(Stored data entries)

• • • • • • •

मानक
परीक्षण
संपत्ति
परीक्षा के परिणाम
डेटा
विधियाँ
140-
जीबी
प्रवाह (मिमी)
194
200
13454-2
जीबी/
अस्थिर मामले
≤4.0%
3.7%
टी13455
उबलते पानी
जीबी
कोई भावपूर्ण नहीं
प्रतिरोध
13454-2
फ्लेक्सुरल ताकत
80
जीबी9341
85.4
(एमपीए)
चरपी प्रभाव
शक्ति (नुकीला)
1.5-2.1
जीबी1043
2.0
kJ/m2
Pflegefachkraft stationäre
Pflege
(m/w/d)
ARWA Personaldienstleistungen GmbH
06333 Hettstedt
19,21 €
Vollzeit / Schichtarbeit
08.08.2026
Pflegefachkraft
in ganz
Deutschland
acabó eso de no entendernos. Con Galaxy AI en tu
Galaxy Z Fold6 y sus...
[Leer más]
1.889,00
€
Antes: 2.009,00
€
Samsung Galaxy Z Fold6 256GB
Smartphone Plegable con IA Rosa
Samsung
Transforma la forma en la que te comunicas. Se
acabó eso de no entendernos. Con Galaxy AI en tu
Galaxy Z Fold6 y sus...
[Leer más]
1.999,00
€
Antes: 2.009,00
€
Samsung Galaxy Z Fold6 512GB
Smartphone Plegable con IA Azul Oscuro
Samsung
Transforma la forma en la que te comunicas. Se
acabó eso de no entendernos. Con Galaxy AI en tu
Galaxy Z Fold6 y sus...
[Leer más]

• • • • • • •

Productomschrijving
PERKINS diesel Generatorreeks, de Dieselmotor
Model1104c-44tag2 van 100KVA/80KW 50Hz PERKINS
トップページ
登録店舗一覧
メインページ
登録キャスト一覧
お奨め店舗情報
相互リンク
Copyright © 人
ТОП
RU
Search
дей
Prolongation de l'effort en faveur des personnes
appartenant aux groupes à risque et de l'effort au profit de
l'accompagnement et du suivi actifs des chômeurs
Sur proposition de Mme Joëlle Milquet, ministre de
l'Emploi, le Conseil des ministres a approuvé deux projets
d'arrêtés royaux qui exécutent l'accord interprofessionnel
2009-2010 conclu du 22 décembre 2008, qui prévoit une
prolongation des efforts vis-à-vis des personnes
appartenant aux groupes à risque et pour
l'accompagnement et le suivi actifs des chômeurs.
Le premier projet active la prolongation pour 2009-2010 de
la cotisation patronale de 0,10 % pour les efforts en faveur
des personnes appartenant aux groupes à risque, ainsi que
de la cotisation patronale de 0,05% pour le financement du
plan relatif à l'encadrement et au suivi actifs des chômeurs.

• • • • • • •

- _EXERCISE INSTRUCTIONS_: From the entries above, return exactly the line containing "l'Emploi, le Conseil", the line containing "appartenant aux groupes à risque et pour", and all lines between, and nothing else.

- _RESPONSE BELOW_:
l'Emploi, le Conseil des ministres a approuvé deux projets
d'arrêtés royaux qui exécutent l'accord interprofessionnel
2009-2010 conclu du 22 décembre 2008, qui prévoit une
prolongation des efforts vis-à-vis des personnes
appartenant aux groupes à risque et pour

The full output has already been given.